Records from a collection
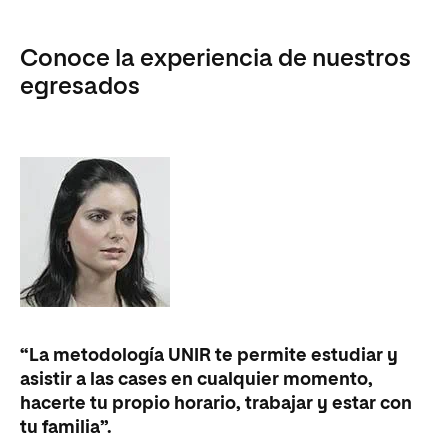
Conoce la experiencia de nuestros
egresados
“La metodología UNIR te permite estudiar y
asistir a las cases en cualquier momento,
hacerte tu propio horario, trabajar y estar con
tu familia”.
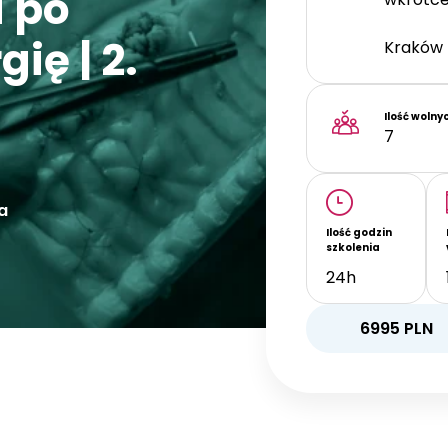
 po
ię | 2.
Kraków
Ilość wolny
7
a
Ilość godzin
szkolenia
24h
6995
PLN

## Exercise objective
Quote every line of text in the records above word for word, and leave the pictures out.

## Answer space
Conoce la experiencia de nuestros
egresados
“La metodología UNIR te permite estudiar y
asistir a las cases en cualquier momento,
hacerte tu propio horario, trabajar y estar con
tu familia”.
 po
ię | 2.
Kraków
Ilość wolny
7
a
Ilość godzin
szkolenia
24h
6995
PLN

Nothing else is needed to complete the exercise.